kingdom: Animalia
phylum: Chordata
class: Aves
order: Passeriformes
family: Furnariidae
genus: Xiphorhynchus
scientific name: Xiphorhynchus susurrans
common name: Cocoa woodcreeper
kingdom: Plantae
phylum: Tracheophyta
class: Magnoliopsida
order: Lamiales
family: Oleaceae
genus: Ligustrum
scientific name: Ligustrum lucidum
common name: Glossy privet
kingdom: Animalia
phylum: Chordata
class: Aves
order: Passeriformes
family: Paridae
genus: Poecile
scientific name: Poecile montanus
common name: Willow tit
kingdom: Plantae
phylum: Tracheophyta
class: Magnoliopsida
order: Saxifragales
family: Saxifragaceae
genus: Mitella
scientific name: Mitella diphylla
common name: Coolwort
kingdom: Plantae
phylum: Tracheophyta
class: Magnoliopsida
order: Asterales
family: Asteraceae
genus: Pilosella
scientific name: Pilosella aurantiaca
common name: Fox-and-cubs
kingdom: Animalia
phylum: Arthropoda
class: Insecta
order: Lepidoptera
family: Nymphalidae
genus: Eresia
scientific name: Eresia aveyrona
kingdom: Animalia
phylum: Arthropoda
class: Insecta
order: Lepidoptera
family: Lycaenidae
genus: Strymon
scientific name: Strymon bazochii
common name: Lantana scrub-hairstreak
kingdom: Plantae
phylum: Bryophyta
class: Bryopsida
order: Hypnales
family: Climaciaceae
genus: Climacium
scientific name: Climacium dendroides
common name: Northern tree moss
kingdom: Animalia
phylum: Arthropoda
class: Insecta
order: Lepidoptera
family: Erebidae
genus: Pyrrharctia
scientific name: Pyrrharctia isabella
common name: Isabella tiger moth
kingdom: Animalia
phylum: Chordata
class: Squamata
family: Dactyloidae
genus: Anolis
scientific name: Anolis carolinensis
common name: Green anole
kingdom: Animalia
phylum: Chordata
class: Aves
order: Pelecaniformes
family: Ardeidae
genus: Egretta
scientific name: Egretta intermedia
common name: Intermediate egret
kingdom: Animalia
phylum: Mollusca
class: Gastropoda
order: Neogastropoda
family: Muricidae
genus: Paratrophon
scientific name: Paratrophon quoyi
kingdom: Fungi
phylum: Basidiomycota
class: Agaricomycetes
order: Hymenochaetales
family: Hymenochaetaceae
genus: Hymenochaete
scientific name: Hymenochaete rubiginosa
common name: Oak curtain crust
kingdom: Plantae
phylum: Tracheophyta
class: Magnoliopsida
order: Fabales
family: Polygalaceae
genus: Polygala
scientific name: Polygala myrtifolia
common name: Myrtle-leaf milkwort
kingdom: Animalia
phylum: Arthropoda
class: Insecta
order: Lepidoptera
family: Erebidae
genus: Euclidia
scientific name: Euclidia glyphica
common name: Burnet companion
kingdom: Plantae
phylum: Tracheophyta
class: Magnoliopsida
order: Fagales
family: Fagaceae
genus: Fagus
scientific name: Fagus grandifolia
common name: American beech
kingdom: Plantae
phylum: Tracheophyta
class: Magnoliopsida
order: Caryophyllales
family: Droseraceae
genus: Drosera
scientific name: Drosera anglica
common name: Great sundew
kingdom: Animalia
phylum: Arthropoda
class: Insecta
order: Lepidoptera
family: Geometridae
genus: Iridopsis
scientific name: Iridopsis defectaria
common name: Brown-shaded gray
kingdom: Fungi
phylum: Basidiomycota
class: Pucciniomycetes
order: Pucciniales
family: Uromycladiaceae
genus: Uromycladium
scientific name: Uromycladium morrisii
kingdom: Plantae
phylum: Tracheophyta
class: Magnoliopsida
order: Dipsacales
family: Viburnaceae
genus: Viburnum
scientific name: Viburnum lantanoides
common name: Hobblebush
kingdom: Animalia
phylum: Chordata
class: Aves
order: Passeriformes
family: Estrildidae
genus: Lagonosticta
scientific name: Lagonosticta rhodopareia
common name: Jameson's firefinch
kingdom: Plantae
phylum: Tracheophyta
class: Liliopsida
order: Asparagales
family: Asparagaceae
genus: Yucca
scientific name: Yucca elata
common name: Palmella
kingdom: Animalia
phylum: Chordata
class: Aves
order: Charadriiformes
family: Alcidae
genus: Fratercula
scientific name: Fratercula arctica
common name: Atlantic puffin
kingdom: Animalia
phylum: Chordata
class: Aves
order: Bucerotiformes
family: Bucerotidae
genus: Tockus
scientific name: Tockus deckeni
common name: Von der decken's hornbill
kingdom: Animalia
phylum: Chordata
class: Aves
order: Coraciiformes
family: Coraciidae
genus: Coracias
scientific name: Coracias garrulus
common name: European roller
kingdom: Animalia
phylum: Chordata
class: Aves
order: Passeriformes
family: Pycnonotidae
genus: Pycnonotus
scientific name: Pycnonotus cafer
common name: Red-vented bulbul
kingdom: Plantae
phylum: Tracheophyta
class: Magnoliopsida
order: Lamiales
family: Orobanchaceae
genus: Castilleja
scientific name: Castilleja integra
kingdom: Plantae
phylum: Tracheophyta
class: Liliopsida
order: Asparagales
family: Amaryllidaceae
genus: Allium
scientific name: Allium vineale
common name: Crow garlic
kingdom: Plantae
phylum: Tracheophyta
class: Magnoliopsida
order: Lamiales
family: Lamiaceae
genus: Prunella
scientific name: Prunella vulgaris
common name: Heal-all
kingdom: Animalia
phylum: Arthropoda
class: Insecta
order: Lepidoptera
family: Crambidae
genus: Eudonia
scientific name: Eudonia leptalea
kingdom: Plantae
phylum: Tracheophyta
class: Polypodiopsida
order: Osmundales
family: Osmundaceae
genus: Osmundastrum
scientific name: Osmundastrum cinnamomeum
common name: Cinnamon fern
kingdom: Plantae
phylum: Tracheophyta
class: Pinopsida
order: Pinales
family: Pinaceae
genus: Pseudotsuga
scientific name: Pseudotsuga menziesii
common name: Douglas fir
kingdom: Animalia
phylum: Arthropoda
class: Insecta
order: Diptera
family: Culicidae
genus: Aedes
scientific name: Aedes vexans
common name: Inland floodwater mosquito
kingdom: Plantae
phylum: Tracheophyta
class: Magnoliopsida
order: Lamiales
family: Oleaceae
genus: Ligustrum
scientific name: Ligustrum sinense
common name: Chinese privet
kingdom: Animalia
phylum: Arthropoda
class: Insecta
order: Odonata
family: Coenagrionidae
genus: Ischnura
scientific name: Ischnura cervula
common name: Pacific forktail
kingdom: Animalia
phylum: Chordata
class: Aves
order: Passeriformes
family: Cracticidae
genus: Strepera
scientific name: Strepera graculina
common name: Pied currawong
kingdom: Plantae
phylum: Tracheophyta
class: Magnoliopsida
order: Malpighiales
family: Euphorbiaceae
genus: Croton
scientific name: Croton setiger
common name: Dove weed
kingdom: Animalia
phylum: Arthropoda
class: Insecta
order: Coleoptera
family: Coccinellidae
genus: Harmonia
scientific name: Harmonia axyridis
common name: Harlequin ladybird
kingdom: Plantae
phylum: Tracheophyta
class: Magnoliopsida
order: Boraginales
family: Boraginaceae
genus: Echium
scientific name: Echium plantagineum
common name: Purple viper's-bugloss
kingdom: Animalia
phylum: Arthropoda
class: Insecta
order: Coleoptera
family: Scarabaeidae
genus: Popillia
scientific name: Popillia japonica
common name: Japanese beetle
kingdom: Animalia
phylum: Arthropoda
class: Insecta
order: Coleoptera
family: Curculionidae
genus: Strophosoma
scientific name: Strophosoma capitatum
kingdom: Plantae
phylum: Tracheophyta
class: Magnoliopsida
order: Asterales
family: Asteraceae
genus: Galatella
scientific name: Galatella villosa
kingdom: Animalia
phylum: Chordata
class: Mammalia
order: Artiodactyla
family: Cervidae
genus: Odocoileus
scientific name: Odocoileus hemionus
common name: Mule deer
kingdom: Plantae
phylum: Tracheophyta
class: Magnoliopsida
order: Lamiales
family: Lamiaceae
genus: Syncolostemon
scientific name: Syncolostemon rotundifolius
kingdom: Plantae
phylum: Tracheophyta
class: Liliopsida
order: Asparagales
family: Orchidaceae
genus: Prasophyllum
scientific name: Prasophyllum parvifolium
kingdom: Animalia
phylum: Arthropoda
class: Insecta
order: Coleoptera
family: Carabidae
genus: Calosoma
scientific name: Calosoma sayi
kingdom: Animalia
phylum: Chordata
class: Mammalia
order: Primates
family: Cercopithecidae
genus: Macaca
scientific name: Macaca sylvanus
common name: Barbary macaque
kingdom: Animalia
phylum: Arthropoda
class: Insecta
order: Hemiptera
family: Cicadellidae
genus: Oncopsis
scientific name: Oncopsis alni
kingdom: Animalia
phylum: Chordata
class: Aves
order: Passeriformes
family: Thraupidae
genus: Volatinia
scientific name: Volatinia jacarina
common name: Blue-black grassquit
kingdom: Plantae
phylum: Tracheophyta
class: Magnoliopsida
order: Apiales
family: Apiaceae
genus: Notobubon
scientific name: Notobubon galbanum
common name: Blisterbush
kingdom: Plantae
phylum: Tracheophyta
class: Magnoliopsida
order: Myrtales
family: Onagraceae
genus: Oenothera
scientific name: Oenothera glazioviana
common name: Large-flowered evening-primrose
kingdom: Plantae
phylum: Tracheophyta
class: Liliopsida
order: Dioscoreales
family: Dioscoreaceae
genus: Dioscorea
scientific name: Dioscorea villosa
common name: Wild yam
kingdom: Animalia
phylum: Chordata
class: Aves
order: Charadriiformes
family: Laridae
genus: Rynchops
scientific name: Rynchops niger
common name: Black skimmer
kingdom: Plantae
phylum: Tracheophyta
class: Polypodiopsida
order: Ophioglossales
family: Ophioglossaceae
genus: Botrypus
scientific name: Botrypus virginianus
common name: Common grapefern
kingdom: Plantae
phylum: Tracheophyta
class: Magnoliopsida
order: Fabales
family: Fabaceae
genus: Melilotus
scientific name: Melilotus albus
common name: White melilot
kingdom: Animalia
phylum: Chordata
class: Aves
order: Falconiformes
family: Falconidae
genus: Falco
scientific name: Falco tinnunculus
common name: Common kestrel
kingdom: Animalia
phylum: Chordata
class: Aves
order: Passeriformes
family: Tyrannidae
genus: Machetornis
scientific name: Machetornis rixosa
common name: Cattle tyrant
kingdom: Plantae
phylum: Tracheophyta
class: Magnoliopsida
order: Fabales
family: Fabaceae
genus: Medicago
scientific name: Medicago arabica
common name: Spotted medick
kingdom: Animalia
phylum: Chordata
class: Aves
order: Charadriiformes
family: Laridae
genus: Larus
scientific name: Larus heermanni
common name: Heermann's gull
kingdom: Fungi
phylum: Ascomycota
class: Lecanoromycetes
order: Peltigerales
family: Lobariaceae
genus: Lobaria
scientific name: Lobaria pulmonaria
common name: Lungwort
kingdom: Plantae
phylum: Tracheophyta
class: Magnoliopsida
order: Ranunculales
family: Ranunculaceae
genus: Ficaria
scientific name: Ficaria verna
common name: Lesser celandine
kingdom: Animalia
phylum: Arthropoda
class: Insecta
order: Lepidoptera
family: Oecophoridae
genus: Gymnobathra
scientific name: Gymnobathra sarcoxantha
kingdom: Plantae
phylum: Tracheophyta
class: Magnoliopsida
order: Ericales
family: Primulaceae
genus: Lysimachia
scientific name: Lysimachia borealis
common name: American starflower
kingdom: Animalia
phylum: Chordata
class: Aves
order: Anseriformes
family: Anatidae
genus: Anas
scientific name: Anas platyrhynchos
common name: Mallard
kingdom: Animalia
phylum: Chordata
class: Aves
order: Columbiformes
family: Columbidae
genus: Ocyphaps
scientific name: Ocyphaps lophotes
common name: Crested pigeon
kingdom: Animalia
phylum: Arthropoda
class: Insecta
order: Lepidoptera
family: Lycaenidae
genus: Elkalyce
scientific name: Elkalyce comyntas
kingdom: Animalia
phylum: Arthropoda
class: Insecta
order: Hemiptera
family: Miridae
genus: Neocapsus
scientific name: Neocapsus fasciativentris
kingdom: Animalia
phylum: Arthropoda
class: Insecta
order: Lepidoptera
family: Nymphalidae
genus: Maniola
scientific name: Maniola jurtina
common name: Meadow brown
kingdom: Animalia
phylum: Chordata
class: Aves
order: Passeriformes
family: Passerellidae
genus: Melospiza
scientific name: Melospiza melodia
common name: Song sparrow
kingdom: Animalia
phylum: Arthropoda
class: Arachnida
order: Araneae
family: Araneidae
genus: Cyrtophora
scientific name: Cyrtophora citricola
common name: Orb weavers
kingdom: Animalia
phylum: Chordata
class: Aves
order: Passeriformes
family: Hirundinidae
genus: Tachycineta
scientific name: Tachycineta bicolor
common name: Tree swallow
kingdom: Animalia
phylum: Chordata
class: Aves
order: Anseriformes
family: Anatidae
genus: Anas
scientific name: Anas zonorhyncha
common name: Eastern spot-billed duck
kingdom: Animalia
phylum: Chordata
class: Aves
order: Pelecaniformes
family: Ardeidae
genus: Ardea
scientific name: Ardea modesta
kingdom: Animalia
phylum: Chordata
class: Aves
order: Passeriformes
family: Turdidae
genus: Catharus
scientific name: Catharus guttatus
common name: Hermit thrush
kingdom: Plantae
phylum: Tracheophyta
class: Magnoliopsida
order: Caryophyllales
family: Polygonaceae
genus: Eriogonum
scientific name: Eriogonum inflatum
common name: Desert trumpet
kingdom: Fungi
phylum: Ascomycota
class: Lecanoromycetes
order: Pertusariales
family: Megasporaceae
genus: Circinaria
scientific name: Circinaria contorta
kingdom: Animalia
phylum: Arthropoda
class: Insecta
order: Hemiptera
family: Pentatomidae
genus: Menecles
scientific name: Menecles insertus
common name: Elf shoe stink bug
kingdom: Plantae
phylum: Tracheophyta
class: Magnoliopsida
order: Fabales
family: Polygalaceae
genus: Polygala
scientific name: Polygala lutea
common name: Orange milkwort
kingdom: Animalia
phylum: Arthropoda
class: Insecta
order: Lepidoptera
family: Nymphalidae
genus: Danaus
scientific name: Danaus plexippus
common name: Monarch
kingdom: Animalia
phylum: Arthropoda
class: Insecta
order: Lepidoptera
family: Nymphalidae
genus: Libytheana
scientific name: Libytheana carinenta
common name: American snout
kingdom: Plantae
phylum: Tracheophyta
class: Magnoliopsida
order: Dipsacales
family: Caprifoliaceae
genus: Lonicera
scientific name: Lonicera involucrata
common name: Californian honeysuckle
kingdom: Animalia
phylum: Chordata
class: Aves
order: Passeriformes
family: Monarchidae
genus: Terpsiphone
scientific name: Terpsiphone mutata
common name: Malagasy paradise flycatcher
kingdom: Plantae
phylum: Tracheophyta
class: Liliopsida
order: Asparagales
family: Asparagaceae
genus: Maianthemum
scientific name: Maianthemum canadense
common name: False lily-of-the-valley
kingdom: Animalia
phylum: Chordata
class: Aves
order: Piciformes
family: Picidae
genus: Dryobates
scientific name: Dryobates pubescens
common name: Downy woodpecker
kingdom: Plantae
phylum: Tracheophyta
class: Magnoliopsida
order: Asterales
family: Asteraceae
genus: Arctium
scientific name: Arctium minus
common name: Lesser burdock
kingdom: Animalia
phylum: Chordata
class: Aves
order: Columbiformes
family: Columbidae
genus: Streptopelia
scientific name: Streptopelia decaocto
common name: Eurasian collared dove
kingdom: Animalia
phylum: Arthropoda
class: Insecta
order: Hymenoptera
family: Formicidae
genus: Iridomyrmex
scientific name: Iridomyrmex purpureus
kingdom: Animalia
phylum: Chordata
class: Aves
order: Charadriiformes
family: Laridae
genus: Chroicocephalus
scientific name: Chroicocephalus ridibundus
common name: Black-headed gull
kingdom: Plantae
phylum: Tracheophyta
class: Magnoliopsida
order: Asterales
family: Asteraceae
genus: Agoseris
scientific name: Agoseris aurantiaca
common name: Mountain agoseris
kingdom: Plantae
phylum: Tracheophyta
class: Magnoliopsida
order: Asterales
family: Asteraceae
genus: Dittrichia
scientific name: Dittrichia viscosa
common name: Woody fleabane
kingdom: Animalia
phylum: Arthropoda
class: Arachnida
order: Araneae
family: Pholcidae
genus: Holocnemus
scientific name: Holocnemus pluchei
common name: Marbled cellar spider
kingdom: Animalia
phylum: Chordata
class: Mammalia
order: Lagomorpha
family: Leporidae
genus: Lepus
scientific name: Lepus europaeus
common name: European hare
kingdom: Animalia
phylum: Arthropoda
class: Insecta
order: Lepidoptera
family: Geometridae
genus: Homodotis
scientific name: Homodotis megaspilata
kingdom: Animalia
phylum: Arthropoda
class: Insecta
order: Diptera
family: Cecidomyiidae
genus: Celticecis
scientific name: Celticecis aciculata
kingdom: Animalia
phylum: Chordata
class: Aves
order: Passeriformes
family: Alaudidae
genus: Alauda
────────────────────────────────────────
TASK REQUIREMENTS:
Copy out the lines of the records word for word, from the line containing "order: Saxifragales" through the line containing "common name: Burnet companion", with both of those lines included.

CORRECT ANSWER:
order: Saxifragales
family: Saxifragaceae
genus: Mitella
scientific name: Mitella diphylla
common name: Coolwort
kingdom: Plantae
phylum: Tracheophyta
class: Magnoliopsida
order: Asterales
family: Asteraceae
genus: Pilosella
scientific name: Pilosella aurantiaca
common name: Fox-and-cubs
kingdom: Animalia
phylum: Arthropoda
class: Insecta
order: Lepidoptera
family: Nymphalidae
genus: Eresia
scientific name: Eresia aveyrona
kingdom: Animalia
phylum: Arthropoda
class: Insecta
order: Lepidoptera
family: Lycaenidae
genus: Strymon
scientific name: Strymon bazochii
common name: Lantana scrub-hairstreak
kingdom: Plantae
phylum: Bryophyta
class: Bryopsida
order: Hypnales
family: Climaciaceae
genus: Climacium
scientific name: Climacium dendroides
common name: Northern tree moss
kingdom: Animalia
phylum: Arthropoda
class: Insecta
order: Lepidoptera
family: Erebidae
genus: Pyrrharctia
scientific name: Pyrrharctia isabella
common name: Isabella tiger moth
kingdom: Animalia
phylum: Chordata
class: Squamata
family: Dactyloidae
genus: Anolis
scientific name: Anolis carolinensis
common name: Green anole
kingdom: Animalia
phylum: Chordata
class: Aves
order: Pelecaniformes
family: Ardeidae
genus: Egretta
scientific name: Egretta intermedia
common name: Intermediate egret
kingdom: Animalia
phylum: Mollusca
class: Gastropoda
order: Neogastropoda
family: Muricidae
genus: Paratrophon
scientific name: Paratrophon quoyi
kingdom: Fungi
phylum: Basidiomycota
class: Agaricomycetes
order: Hymenochaetales
family: Hymenochaetaceae
genus: Hymenochaete
scientific name: Hymenochaete rubiginosa
common name: Oak curtain crust
kingdom: Plantae
phylum: Tracheophyta
class: Magnoliopsida
order: Fabales
family: Polygalaceae
genus: Polygala
scientific name: Polygala myrtifolia
common name: Myrtle-leaf milkwort
kingdom: Animalia
phylum: Arthropoda
class: Insecta
order: Lepidoptera
family: Erebidae
genus: Euclidia
scientific name: Euclidia glyphica
common name: Burnet companion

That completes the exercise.